The Cabinet Office has today published guidance on its review of government communication and the role of the Central Office of Information (COI).
The Cabinet Office has today published the Terms of Reference, a process methodology and a governance arrangement for its review of Government direct communication and the role of the Central Office of Information (COI).
Matt Tee, Permanent Secretary for Government Communications, who is leading the review, is now calling for the written views of Government and industry experts. These will inform the recommendations he will make to the Minister for the Cabinet Office, Francis Maude, in February.
Working with COI’s Chief Executive Mark Lund, Matt Tee is examining how Government should undertake paid for advertising and marketing campaigns for maximum effectiveness and efficiencies for the taxpayer.
The review, which was commissioned late last year, is also considering how direct communication should be best planned, coordinated, procured and evaluated when the advertising and marketing freeze is lifted at the end of this financial year. It is considering the role, status and funding of COI and governance of the communications profession.
The review will draw evidence from:
- Government departments;
- the advertising and marketing industry;
- commercial partners of Government such as supermarkets and financial service providers;
- media owners; and
- former heads of COI and the Government Communication profession.
A roundtable of senior leaders from government and marketing communications industry experts has also been appointed to help inform Matt Tee’s recommendations. The group will meet in mid January to provide their initial views and late February to provide views on the findings of the review.

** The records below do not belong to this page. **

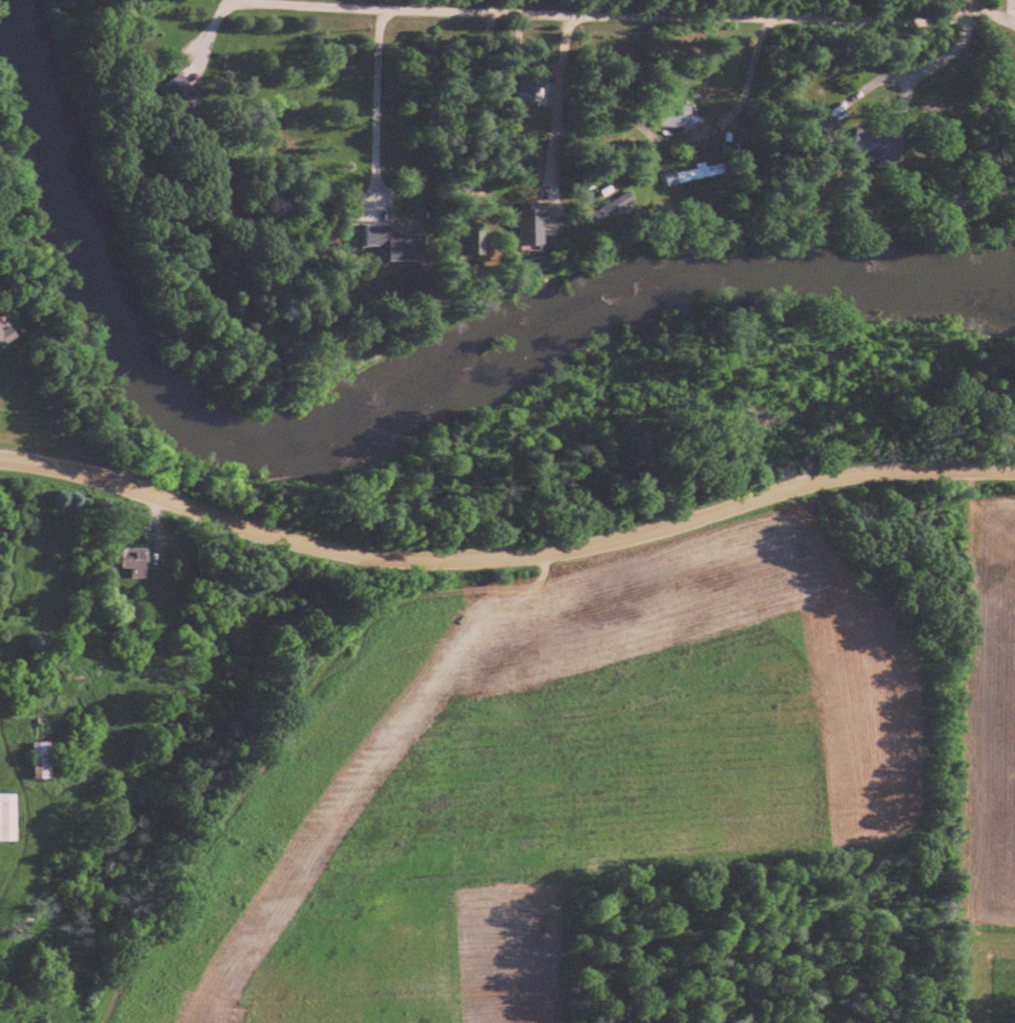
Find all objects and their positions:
road: (615, 12)
road: (750, 74)
building: (185, 99)
road: (558, 102)
road: (375, 108)
building: (676, 116)
building: (880, 145)
building: (692, 174)
building: (609, 210)
building: (538, 221)
building: (475, 243)
building: (395, 244)
building: (9, 336)
river: (381, 425)
road: (505, 559)
building: (138, 560)
building: (89, 636)
building: (29, 694)
building: (45, 761)
building: (9, 819)

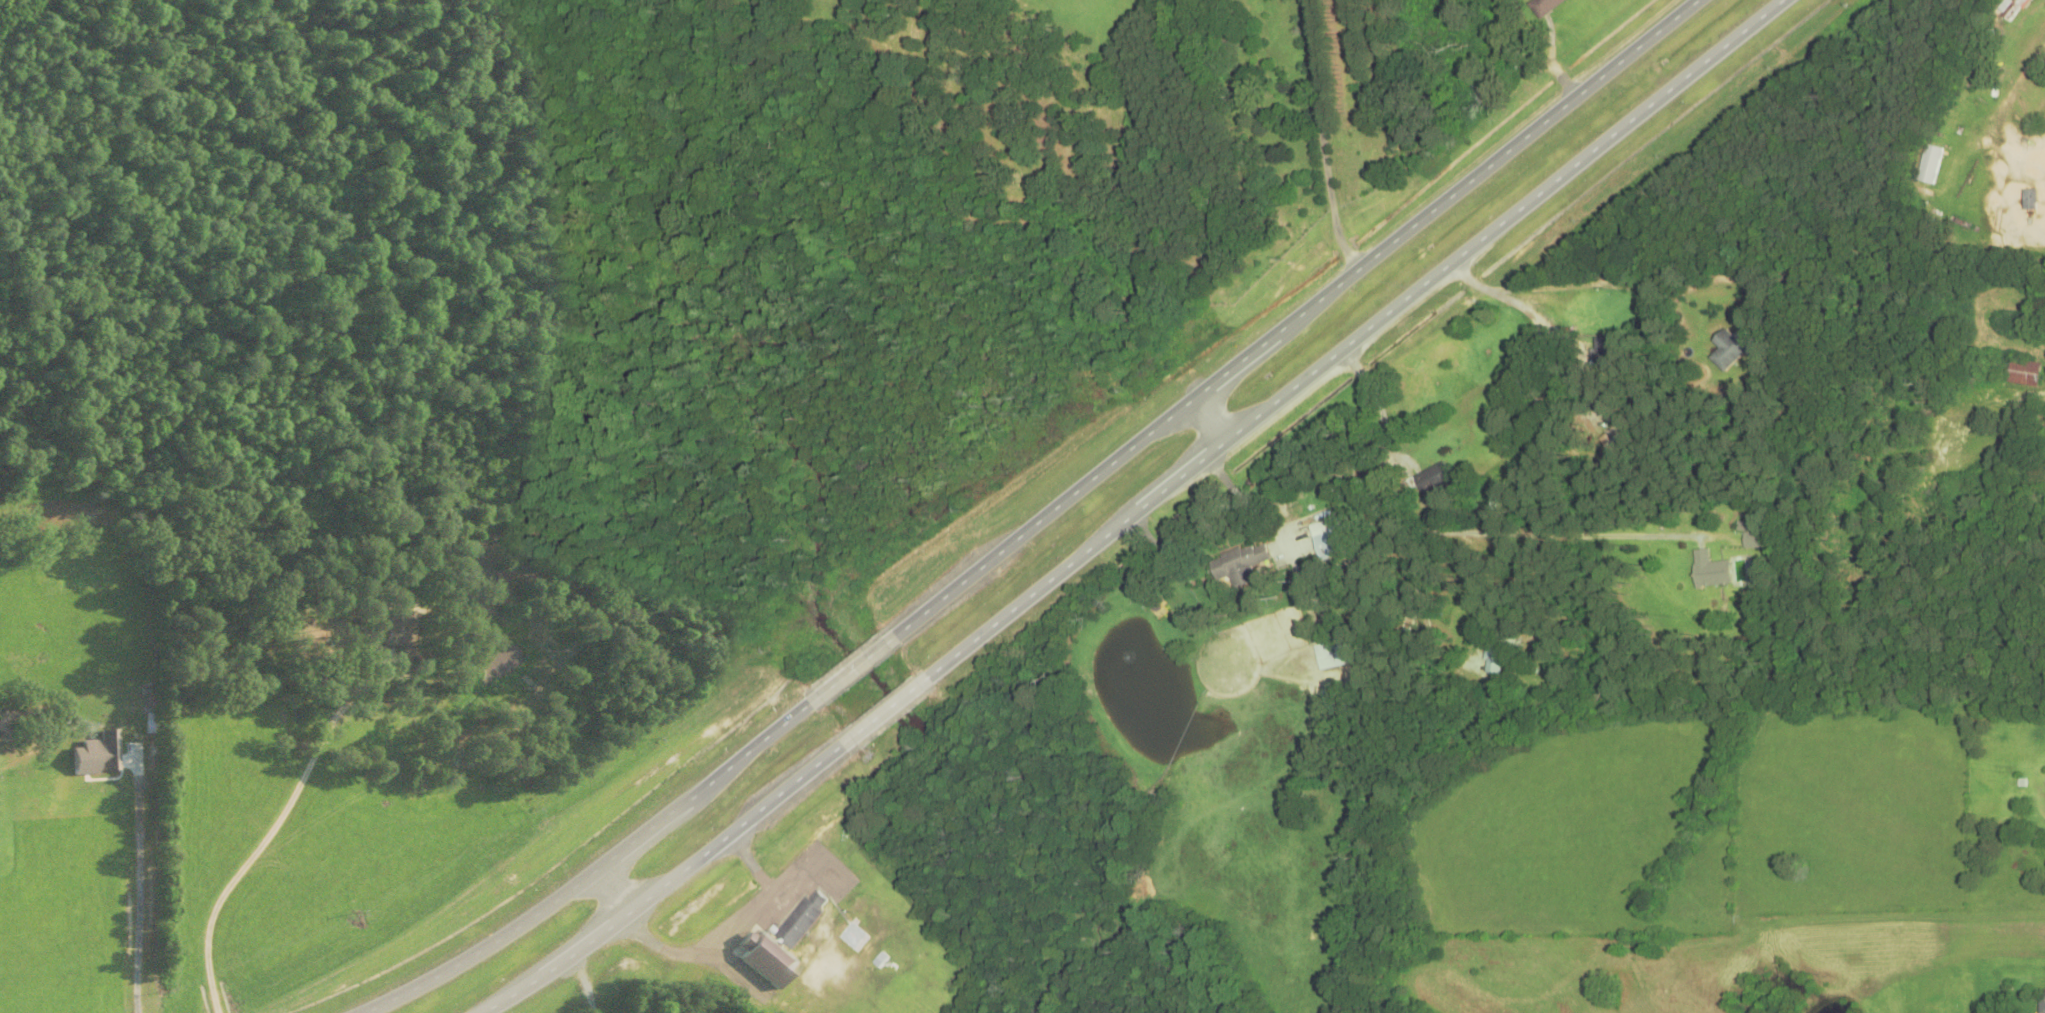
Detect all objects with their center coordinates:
building: (1543, 6)
road: (1541, 50)
building: (1929, 164)
road: (1291, 321)
road: (1350, 339)
building: (1602, 348)
building: (1728, 348)
building: (2023, 372)
road: (1208, 423)
road: (1583, 462)
building: (1432, 478)
building: (1325, 539)
building: (1754, 540)
building: (1238, 564)
building: (1710, 570)
road: (1548, 610)
building: (1500, 656)
building: (1326, 662)
road: (851, 670)
road: (885, 715)
road: (1672, 767)
road: (601, 871)
road: (669, 885)
road: (615, 894)
building: (801, 919)
building: (853, 938)
road: (1969, 947)
building: (2042, 1001)

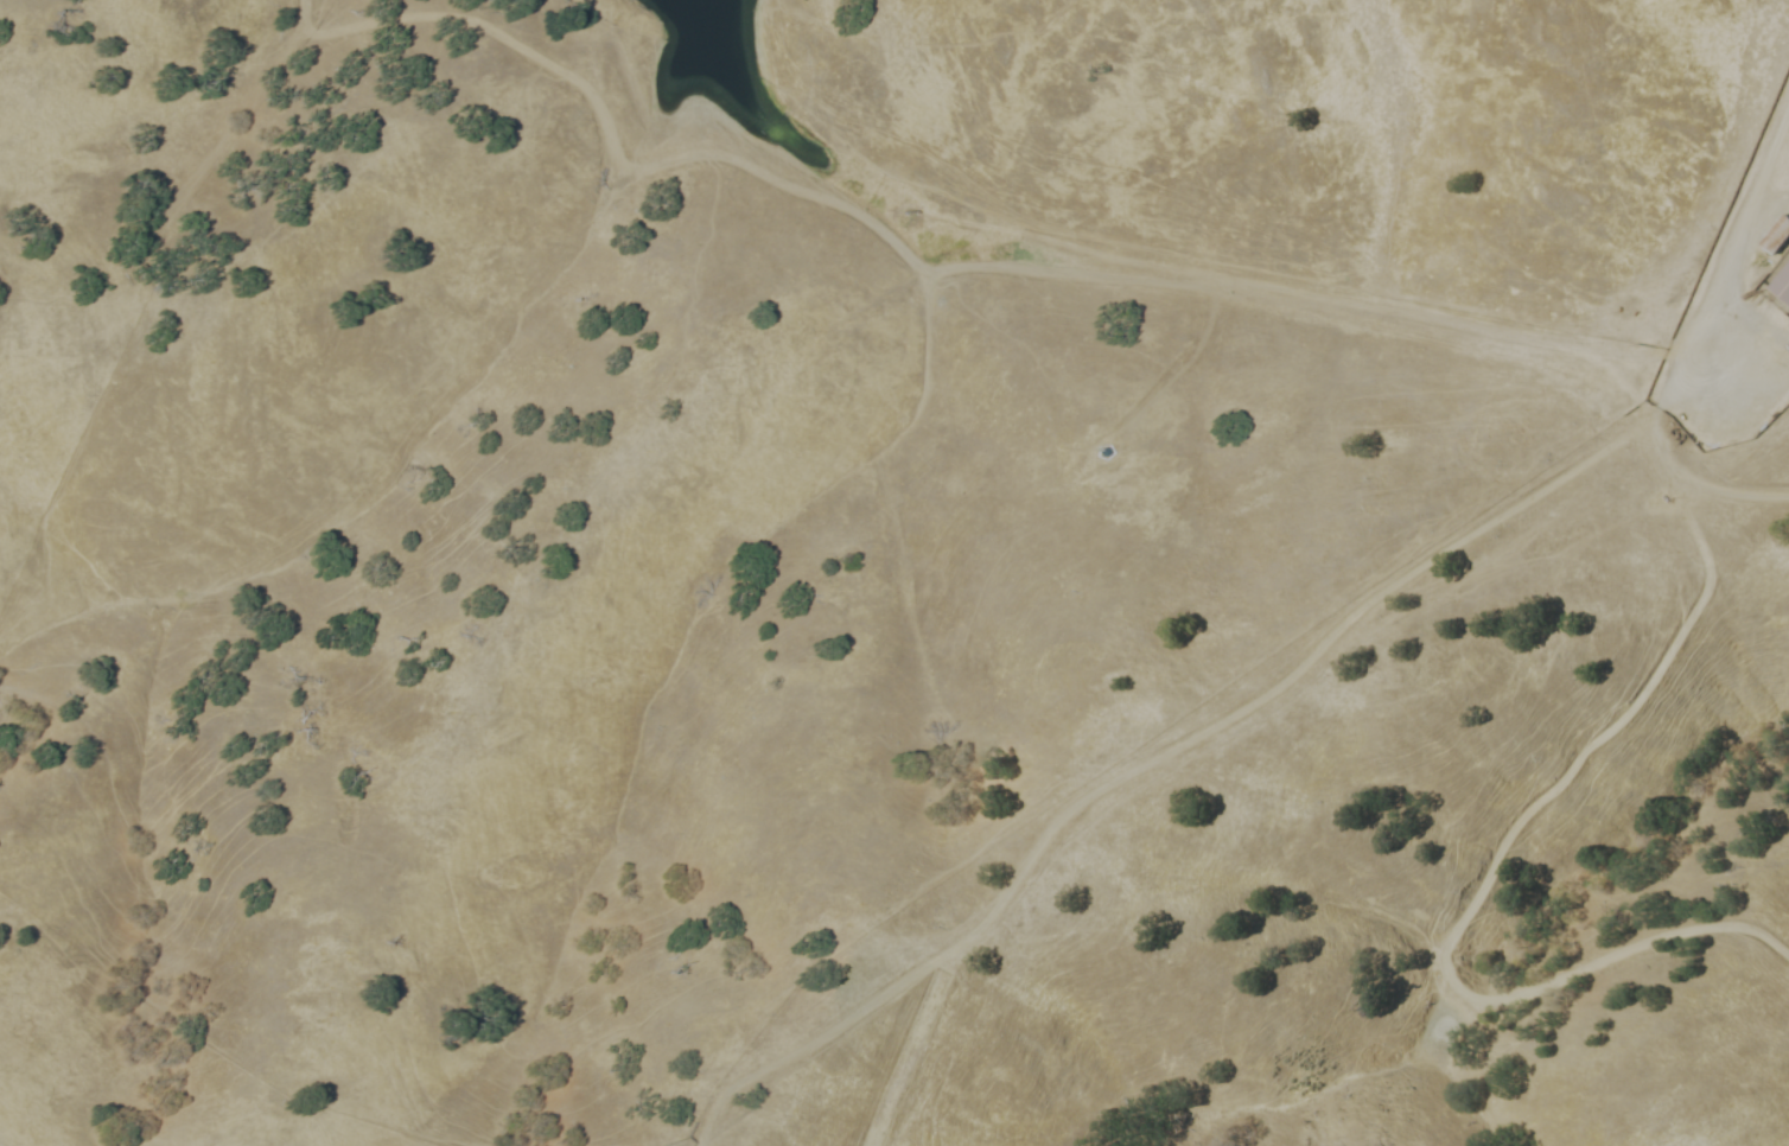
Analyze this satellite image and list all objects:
road: (1723, 251)
road: (932, 270)
building: (1782, 285)
road: (1696, 477)
road: (1362, 603)
road: (1492, 867)
road: (891, 989)

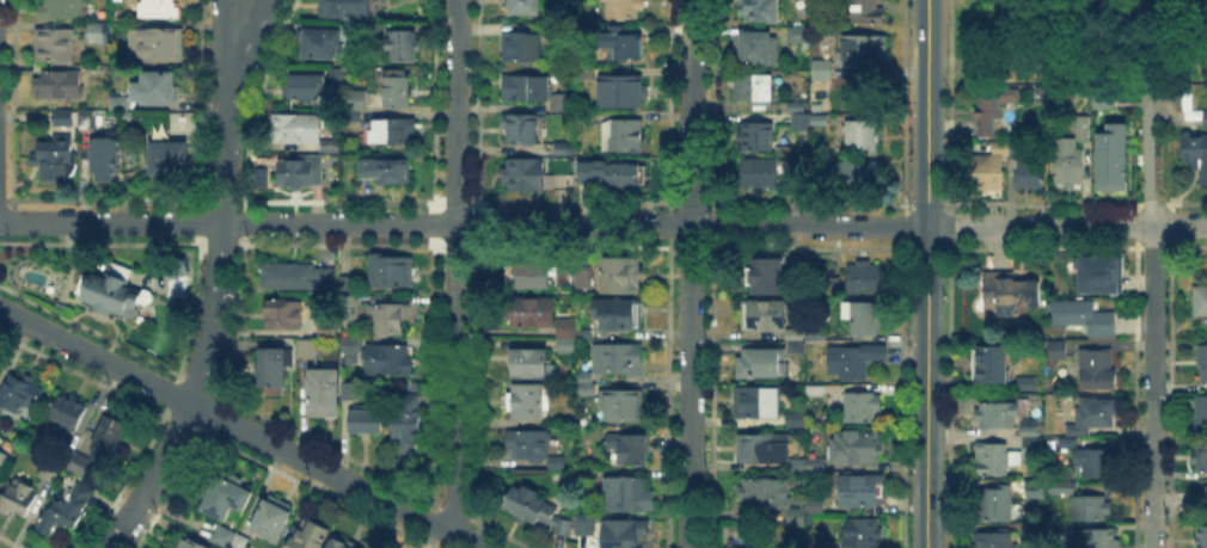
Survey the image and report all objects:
road: (231, 7)
building: (524, 7)
building: (623, 9)
building: (62, 10)
building: (159, 10)
building: (345, 10)
building: (867, 11)
building: (755, 12)
building: (352, 31)
building: (794, 31)
building: (371, 32)
building: (98, 34)
park: (1078, 41)
road: (1063, 42)
building: (320, 45)
building: (402, 45)
building: (621, 46)
building: (54, 47)
building: (156, 47)
building: (521, 47)
building: (755, 48)
building: (864, 51)
road: (1078, 55)
road: (1161, 64)
road: (938, 70)
building: (823, 71)
road: (1040, 71)
road: (1159, 74)
building: (339, 75)
building: (585, 76)
building: (57, 87)
building: (374, 87)
building: (157, 88)
building: (526, 88)
building: (753, 88)
building: (308, 89)
building: (398, 89)
building: (623, 89)
building: (1101, 94)
building: (353, 99)
building: (1183, 102)
building: (562, 103)
building: (120, 104)
building: (796, 108)
building: (990, 108)
building: (1205, 118)
building: (63, 119)
building: (88, 121)
building: (818, 121)
building: (797, 123)
building: (1082, 129)
building: (391, 130)
building: (521, 130)
building: (304, 133)
building: (624, 137)
building: (755, 138)
building: (861, 139)
building: (1001, 148)
building: (564, 150)
building: (1016, 151)
road: (1147, 154)
building: (1196, 154)
building: (104, 155)
building: (1108, 156)
building: (55, 157)
building: (167, 162)
building: (1068, 163)
building: (388, 172)
building: (986, 172)
building: (299, 174)
building: (561, 174)
building: (758, 174)
building: (860, 174)
building: (611, 175)
building: (524, 176)
building: (1028, 177)
road: (603, 225)
road: (454, 266)
building: (391, 273)
road: (927, 273)
building: (176, 274)
building: (528, 274)
road: (690, 274)
building: (564, 276)
building: (584, 276)
building: (622, 277)
building: (298, 278)
building: (768, 278)
building: (1083, 278)
building: (866, 279)
road: (1154, 280)
road: (217, 284)
building: (347, 285)
building: (833, 288)
building: (113, 293)
building: (1010, 294)
building: (1201, 301)
building: (349, 308)
building: (532, 314)
building: (616, 314)
building: (283, 315)
building: (763, 316)
building: (388, 318)
building: (867, 318)
building: (1084, 319)
building: (566, 329)
building: (326, 333)
building: (585, 336)
building: (796, 336)
building: (818, 337)
building: (567, 346)
building: (307, 349)
building: (1057, 351)
building: (346, 352)
building: (387, 359)
building: (616, 360)
building: (854, 362)
building: (763, 364)
building: (530, 365)
building: (988, 366)
building: (1203, 368)
building: (1097, 370)
building: (273, 376)
building: (1025, 384)
building: (349, 389)
building: (322, 390)
building: (584, 391)
building: (818, 391)
building: (19, 394)
building: (528, 404)
building: (756, 404)
building: (622, 406)
building: (862, 408)
building: (67, 412)
building: (1202, 414)
building: (997, 416)
building: (1093, 417)
building: (364, 420)
building: (795, 420)
building: (1030, 425)
road: (241, 427)
building: (408, 429)
building: (109, 440)
road: (1153, 441)
building: (528, 444)
building: (1067, 445)
building: (1032, 446)
building: (857, 448)
building: (626, 449)
building: (763, 450)
building: (994, 458)
building: (1201, 458)
building: (74, 462)
building: (3, 464)
building: (797, 464)
building: (1096, 464)
building: (815, 465)
building: (558, 466)
building: (50, 473)
building: (583, 474)
building: (860, 490)
building: (1033, 491)
building: (764, 493)
building: (226, 496)
building: (631, 497)
building: (17, 498)
building: (1206, 500)
building: (996, 505)
building: (813, 506)
building: (1090, 508)
building: (65, 510)
building: (537, 511)
building: (272, 517)
building: (797, 518)
building: (586, 525)
building: (623, 534)
building: (859, 534)
building: (311, 537)
building: (1201, 538)
building: (991, 539)
building: (1098, 539)
building: (228, 540)
building: (187, 544)
building: (341, 544)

The invited roundtable experts include:
- Sir Martin Sorrell KCB - Chief Executive, WPP
- John Collington - Head of Procurement, Efficiency and Reform Group, Cabinet Office
- David Abraham - Chief Executive, Channel 4
- Jeremy Heywood - Permanent Secretary, No. 10
- Amanda Mackenzie - Chief Marketing and Communications Officer, AVIVA
- Steve Hilton - Director of Strategy, No 10
- Martha Lane-Fox - Government’s Digital Champion
- Robin Wight - Chairman of Engine Group
- Stephan Shakespeare -CEO of YOUGov
- Sir Peter Gershon - Former Civil Servant and Non-Executive Director of HM Treasury
Francis Maude, Minister for the Cabinet Office, said:
The Government needs to be far more innovative in thinking about how it can best deliver incredibly important public information messages. We need to incorporate the latest ideas from initiatives such as the Ad-Council in the US and the latest thinking from experts such as our Behavioural Insight “nudge” Team. If we get this right we can save the taxpayer money and increase the effectiveness of our campaigns, which is why I’m so pleased we have this team of experts on-hand to help advise us.
Matt Tee, Permanent Secretary for Government Communications, said:
We have seen a massive reduction of over 50 per cent in paid for direct communication during the advertising and marketing freeze. We now need a model for Government’s direct communication which will help deliver more for less after the freeze has been lifted.
Government departments and external stakeholders are asked to provide their views on Government’s direct communication in writing by 21 January 2011, to Matt Tee.
Notes to editors
The term direct communication is being used as a simple definition for the advertising and marketing activity managed by Government. It covers all activity in scope of the current Efficiency and Reform Group advertising and marketing freeze.
Government’s press and media relations functions, which are traditionally provided in-house by departments are not covered in the Review.
In May 2010 the Government introduced a freeze on advertising and marketing activity. As a result the volume of communications activity by Government commissioned through COI fell by over 50 per cent in the first six months of this year, compared to the same period last year. Subsequently, COI ran a redundancy programme which reduced its staff numbers by 40 per cent, from 737 to 450.
Government communication activity started in the middle of the 19th century with the Post Office. In the 20th century, a Ministry of Information was created, twice, to aid communications in the two world wars. COI was established on 1 April 1946 out of the former Ministry of Information.